А потом в определенный момент этому властелину перестают подчиняться, ему больше не верят. Но когда и как это происходит? Есть доктрины философские, социологические, политические, которые пытаются анализировать процесс роста власти и ее распада. Ни одна из них меня не устраивает. Мы об этом еще поговорим, если нам позволят события. Во всяком случае, «лучшее» бунту не помеха. Напротив, именно достаток по-рождает и делает возможным непослушание. «Лучшее—враг хорошего»,— говорит пословица, полная глубокого смысла. Именно в тот момент, когда в XVIII веке были даны всевозможные свободы, свободу в целом отобрали, чтобы вновь вернуться к порядку, террору, тирании, единовластию. Всякое общество изнашивается и стареет. Всем известно, что это как раз наш случай. Люди с ужасом замечают, что они могут не подчиняться или, точнее, что приказы больше не поступают. Они растеряны. У них только одна цель: вновь подчиняться и покоряться, согласно традиционному и естественному социальному порядку. Средством же, которое они используют, парадоксально оказывается «революция» как самый прямой путь, ведущий к так называемому «новому» порядку, а по сути, возвращающий к порядку архитипическому, вечному, обновление которого проявляется лишь внешне.
Я лично хвалю себя за то, что я не такой, как другие. Если мне случается делать вид, что я подчиняюсь, то подчиняюсь я лишь тому, чему запрещено подчиняться. Тому, чему не следует подчиняться. Вопреки моде. Вопреки Истории.

ЗАДАНИЕ A: Поменяйте «kingdom» на «царство» в строках ниже, начиная со строки с «scientific name: Threskiornis molucca» и дальше до строки с «family: Polygonaceae» включительно. Всё остальное оставьте как есть и выведите только эти строки.
Текст и строки между собой никак не связаны.

ПРИЛОЖЕННЫЕ СТРОКИ:
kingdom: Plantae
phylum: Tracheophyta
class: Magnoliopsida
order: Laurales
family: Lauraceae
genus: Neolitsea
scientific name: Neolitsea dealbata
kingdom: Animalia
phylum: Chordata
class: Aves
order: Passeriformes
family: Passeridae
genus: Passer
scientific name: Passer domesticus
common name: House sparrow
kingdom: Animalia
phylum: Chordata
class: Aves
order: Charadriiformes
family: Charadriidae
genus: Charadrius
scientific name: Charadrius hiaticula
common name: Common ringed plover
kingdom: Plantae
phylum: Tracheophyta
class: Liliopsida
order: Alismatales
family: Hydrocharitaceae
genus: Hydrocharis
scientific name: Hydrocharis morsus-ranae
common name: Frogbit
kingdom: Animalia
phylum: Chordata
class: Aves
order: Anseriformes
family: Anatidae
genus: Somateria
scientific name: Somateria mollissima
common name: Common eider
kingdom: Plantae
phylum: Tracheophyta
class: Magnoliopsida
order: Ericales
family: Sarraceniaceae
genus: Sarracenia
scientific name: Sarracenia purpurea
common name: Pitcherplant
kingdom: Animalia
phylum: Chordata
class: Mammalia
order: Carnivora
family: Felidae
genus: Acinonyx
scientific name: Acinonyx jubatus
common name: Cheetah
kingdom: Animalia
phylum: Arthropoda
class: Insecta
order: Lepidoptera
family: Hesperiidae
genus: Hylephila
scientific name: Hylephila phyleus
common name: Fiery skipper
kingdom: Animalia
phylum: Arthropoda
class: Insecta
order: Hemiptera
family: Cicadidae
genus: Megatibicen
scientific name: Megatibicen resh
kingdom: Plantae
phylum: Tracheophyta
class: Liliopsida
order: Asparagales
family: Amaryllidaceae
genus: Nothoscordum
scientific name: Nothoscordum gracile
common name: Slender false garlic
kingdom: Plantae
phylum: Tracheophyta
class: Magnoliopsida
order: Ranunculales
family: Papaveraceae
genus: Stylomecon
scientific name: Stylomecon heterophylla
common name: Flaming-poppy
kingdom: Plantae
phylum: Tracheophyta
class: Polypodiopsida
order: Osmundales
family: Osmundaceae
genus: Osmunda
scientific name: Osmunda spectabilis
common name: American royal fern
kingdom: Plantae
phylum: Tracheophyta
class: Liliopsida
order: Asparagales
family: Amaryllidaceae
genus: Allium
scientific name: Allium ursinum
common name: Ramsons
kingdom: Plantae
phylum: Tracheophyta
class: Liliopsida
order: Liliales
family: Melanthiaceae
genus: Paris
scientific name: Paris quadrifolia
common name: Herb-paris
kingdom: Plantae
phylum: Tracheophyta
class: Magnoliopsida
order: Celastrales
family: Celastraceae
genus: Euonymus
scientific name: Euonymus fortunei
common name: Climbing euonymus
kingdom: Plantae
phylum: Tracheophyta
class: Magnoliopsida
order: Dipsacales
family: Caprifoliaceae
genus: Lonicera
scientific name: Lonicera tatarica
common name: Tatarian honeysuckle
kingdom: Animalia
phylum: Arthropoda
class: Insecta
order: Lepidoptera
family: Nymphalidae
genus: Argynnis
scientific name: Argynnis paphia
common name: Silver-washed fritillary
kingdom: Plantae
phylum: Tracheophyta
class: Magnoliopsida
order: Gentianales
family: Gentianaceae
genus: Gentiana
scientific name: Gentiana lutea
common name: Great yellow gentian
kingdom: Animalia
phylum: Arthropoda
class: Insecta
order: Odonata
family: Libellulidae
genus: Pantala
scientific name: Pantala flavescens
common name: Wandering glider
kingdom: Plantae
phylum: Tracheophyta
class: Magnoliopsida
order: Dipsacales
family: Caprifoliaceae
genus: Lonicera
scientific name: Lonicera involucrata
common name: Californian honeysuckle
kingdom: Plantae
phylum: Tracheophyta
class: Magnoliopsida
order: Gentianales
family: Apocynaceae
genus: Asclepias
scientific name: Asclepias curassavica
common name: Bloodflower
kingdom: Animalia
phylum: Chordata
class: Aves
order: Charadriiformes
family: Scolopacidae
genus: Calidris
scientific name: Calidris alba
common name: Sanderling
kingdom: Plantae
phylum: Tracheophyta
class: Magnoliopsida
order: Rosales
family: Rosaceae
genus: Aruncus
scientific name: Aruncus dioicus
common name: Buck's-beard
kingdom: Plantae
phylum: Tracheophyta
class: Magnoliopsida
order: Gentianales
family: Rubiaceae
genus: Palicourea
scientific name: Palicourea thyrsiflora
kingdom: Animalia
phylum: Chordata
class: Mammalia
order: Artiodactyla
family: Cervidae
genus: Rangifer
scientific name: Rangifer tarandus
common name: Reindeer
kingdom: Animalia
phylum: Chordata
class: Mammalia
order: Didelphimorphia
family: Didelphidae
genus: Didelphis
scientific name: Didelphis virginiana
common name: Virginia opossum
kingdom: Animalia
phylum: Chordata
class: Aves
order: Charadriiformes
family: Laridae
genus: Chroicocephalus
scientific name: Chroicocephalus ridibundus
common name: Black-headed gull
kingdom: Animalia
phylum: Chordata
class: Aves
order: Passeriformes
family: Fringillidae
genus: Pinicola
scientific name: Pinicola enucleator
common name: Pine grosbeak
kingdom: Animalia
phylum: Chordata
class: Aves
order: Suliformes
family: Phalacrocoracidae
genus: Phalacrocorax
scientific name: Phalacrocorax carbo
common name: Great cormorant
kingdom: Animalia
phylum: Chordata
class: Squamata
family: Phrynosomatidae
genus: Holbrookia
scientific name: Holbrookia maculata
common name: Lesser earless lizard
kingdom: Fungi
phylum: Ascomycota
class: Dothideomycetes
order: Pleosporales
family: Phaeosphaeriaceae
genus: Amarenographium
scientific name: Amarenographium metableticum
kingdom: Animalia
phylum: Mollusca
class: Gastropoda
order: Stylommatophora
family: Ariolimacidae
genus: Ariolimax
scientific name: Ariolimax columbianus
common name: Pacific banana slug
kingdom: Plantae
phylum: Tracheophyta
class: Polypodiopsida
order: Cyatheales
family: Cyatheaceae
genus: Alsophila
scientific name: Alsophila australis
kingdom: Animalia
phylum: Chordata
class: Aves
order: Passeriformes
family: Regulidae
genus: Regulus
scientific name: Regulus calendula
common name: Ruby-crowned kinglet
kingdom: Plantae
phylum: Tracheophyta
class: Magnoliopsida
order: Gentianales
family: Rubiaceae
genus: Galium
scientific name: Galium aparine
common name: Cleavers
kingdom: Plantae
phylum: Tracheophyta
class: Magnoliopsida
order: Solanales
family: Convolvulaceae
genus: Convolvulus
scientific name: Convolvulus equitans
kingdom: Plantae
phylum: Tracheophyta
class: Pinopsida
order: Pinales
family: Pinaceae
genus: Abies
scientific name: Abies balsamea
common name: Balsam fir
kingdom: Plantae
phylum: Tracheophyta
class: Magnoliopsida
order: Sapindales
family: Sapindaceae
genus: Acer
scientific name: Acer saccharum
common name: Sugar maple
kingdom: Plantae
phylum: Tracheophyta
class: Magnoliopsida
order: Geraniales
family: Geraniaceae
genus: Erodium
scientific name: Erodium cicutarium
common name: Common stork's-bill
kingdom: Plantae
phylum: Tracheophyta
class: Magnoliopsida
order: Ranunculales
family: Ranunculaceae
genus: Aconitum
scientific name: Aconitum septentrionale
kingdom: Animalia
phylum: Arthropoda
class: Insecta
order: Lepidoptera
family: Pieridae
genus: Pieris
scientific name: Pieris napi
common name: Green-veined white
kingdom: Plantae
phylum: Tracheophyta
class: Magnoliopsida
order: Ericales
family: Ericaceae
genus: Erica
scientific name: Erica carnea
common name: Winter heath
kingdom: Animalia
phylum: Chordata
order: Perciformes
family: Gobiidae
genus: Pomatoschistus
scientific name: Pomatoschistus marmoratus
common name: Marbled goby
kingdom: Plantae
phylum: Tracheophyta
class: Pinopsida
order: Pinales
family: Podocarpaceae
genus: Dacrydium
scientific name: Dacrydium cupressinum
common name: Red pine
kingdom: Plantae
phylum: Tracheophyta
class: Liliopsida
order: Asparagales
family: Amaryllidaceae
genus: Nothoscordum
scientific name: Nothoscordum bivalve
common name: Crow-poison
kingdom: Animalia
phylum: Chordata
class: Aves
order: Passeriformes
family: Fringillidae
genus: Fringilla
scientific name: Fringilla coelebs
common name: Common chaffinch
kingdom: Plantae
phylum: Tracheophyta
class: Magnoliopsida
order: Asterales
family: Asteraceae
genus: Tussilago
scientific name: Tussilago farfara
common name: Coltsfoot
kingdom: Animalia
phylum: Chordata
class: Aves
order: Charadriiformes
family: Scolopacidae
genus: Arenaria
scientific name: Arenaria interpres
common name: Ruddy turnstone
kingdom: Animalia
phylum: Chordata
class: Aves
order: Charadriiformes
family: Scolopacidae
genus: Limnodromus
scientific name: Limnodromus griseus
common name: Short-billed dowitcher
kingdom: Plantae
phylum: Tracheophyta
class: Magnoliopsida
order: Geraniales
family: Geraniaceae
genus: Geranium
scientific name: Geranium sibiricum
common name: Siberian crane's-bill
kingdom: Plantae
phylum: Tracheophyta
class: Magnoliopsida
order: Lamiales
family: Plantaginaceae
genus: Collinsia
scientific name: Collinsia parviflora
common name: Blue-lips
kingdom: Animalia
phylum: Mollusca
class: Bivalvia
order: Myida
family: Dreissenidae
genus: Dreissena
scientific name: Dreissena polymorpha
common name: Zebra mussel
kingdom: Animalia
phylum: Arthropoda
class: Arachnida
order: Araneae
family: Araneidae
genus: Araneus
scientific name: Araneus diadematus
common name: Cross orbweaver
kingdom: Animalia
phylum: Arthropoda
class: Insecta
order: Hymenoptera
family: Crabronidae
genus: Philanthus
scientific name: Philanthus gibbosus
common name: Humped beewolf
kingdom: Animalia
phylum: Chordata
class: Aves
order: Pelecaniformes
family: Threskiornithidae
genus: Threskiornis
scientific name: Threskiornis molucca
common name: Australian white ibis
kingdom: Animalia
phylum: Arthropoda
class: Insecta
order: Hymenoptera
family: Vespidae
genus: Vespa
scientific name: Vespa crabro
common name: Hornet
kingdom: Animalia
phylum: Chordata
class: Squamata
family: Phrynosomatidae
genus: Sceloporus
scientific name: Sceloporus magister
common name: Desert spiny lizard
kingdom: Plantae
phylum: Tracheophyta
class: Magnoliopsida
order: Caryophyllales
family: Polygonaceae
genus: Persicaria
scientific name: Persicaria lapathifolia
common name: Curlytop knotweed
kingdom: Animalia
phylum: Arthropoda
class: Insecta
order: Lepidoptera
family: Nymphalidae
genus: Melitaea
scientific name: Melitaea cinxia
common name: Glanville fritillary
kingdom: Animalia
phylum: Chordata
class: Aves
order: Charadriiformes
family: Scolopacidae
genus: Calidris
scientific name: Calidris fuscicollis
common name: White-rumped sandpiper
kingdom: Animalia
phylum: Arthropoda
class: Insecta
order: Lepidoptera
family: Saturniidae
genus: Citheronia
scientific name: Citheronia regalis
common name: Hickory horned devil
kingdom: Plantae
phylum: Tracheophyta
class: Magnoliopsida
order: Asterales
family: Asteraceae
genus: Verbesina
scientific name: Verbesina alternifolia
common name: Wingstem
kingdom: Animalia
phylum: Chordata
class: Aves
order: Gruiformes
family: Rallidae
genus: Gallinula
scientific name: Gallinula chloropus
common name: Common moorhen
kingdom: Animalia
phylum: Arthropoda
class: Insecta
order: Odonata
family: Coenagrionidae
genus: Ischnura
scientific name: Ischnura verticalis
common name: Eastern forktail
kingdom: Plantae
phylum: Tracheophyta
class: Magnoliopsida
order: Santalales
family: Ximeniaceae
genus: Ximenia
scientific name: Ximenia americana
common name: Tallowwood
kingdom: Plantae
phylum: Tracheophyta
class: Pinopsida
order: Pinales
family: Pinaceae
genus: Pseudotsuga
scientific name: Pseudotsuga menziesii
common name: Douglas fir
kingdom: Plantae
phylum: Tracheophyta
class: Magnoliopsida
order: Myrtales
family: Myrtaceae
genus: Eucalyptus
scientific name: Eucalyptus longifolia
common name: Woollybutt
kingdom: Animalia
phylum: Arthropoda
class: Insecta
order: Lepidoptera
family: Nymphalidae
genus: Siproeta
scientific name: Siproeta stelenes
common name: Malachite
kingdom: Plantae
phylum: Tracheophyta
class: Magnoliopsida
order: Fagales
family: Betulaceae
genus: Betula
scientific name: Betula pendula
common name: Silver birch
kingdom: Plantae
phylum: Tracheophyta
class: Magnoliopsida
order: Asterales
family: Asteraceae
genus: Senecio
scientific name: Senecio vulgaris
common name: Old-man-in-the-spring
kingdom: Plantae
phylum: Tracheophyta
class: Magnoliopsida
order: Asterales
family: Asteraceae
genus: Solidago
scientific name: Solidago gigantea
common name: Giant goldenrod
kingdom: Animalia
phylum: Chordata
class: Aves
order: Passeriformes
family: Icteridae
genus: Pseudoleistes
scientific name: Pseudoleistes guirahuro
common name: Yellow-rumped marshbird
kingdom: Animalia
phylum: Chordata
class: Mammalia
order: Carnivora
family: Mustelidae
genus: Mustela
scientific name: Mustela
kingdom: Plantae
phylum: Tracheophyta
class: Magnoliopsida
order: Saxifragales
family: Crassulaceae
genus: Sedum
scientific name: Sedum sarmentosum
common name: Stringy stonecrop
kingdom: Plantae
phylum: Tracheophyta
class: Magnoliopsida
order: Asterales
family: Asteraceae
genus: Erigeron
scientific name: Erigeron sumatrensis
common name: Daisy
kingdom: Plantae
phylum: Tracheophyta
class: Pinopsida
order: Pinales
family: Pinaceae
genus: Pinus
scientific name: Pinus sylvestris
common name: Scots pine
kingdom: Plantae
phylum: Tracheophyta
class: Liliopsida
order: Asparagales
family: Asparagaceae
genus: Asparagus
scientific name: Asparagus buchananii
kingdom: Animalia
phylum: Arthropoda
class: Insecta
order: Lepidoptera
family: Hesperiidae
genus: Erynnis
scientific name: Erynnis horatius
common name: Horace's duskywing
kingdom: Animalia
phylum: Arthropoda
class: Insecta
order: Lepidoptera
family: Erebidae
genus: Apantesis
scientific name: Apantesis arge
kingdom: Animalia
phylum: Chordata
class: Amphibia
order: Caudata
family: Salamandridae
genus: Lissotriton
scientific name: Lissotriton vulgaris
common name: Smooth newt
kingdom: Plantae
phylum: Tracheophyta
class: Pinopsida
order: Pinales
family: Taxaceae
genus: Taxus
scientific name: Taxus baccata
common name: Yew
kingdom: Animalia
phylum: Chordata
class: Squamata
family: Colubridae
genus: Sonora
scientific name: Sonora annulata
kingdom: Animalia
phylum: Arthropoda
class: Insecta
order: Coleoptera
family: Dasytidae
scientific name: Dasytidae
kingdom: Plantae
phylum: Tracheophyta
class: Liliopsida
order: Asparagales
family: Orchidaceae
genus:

ЗАДАНИЕ B: Перепечатайте из текста о власти и бунте кусок, начиная с «Я лично хвалю» и дальше до «моде. Вопреки Истории.», без единого изменения.

РЕЗУЛЬТАТ A:
scientific name: Threskiornis molucca
common name: Australian white ibis
царство: Animalia
phylum: Arthropoda
class: Insecta
order: Hymenoptera
family: Vespidae
genus: Vespa
scientific name: Vespa crabro
common name: Hornet
царство: Animalia
phylum: Chordata
class: Squamata
family: Phrynosomatidae
genus: Sceloporus
scientific name: Sceloporus magister
common name: Desert spiny lizard
царство: Plantae
phylum: Tracheophyta
class: Magnoliopsida
order: Caryophyllales
family: Polygonaceae

РЕЗУЛЬТАТ B:
Я лично хвалю себя за то, что я не такой, как другие. Если мне случается делать вид, что я подчиняюсь, то подчиняюсь я лишь тому, чему запрещено подчиняться. Тому, чему не следует подчиняться. Вопреки моде. Вопреки Истории.